• [Work instruction]
Copy the part of the article on digital amblyopia therapy below, word for word, from "The software also" up to and including "use the device.".

• [Quoted passage]

● ● ● ● ● ● ●

Digital Therapy for Amblyopia Improves Vision Without Patch or Eye Drops

By Linda Carroll

October 29, 2021

NEW YORK (Reuters Health) - A new therapy for amblyopia, which uses a virtual-reality headset to modify videos to promote weaker eye usage and encourage patients' brains to combine the input from both eyes, significantly improves vision, results from a phase-3 trial suggest.

Data from the more than 100 children enrolled in the trial reveal that at 12 weeks, the high-tech therapy improved weak-eye acuity by 1.8 lines on average on a logMAR eye chart, while the weak-eye acuity of children who did not receive the therapy improved by 0.8, researchers report in Ophthalmology.

The device, named Luminopia One, was granted premarket approval by the Food and Drug Administration as a prescription therapy to improve vision in children with amblyopia on October 20.

"To me, this is a very exciting thing," said study coauthor Dr. Gil Binenbaum of the Children's Hospital of Philadelphia. "A very important part is that it allows the child to choose what they want to watch and that alone helps with compliance. But what is really exciting is that it encourages both eyes to work together."

Current therapies for amblyopia, a neurodevelopmental disorder that affects 3% of children, focus only on the weak eye, by blocking or blurring the vision of the other, stronger one. "The advantage to (the new) treatment is it makes the child use both eyes at the same time," Dr. Binenbaum said

To test the treatment, researchers allowed children to choose from a list of popular television shows and movies to watch through a headset, which, using proprietary computer algorithms, altered the video feeds in real time to reduce clarity of the content viewed by the "good" eye, at least in part by reducing the contrast viewed by that eye.

The software also tweaks the feeds that are viewed by each eye. Because different, complementary parts of the images are delivered to the left and right eyes, the device encourages the brain to put together information gathered by each, Dr. Binenbaum said.

He and his colleagues randomly assigned 105 children, aged 4 to 7, to the treatment group or a control group. Those in the intervention group used the digital device one hour per day, six days a week and wore refractive correction glasses the rest of the time. The children in the control group wore the corrective glasses full time. At the end of 12 weeks, 90 of the 105 children had outcome data.

Dr. Binenbaum suspects that vision will improve more than what was seen at 12 weeks if the children continue to use the device.

● ● ● ● ● ● ●

Chart understanding data:
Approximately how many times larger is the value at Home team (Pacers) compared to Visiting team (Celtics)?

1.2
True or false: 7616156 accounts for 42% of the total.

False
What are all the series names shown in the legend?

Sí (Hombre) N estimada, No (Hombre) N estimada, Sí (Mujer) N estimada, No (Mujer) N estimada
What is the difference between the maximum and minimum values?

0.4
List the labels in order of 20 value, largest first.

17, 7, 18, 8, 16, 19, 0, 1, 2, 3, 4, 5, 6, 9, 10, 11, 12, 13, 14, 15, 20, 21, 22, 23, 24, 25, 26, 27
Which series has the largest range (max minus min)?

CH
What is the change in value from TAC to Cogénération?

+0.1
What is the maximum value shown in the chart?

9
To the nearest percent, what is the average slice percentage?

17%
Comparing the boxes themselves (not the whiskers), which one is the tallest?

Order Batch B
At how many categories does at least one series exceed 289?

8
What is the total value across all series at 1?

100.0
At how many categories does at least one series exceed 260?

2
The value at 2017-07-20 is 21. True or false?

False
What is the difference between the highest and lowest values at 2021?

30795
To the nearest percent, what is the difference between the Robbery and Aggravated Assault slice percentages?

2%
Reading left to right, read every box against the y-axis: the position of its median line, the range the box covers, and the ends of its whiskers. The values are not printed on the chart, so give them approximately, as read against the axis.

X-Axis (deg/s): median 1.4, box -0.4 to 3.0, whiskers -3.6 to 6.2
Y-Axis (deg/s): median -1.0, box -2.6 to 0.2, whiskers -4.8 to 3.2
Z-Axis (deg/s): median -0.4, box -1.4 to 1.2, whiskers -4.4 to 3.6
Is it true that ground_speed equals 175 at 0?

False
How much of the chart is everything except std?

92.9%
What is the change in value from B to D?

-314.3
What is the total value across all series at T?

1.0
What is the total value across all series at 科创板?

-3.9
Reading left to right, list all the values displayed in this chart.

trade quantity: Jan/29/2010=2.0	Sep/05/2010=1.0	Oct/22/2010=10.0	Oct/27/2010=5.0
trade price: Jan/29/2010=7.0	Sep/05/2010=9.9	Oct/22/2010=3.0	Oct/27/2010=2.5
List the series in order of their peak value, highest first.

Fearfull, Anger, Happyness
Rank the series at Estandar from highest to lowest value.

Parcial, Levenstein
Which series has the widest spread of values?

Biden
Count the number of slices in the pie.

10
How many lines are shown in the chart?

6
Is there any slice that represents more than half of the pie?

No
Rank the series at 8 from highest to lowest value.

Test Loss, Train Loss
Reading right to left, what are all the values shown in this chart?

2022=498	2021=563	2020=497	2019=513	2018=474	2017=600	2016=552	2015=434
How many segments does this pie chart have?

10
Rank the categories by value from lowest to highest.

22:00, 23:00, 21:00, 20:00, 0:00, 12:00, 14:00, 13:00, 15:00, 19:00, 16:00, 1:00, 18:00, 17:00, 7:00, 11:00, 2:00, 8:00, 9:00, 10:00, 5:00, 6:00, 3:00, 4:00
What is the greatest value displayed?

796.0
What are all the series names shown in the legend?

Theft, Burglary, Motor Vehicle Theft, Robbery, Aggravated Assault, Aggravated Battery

● ● ● ● ● ● ●

• [Answer for the task]
The software also tweaks the feeds that are viewed by each eye. Because different, complementary parts of the images are delivered to the left and right eyes, the device encourages the brain to put together information gathered by each, Dr. Binenbaum said.

He and his colleagues randomly assigned 105 children, aged 4 to 7, to the treatment group or a control group. Those in the intervention group used the digital device one hour per day, six days a week and wore refractive correction glasses the rest of the time. The children in the control group wore the corrective glasses full time. At the end of 12 weeks, 90 of the 105 children had outcome data.

Dr. Binenbaum suspects that vision will improve more than what was seen at 12 weeks if the children continue to use the device.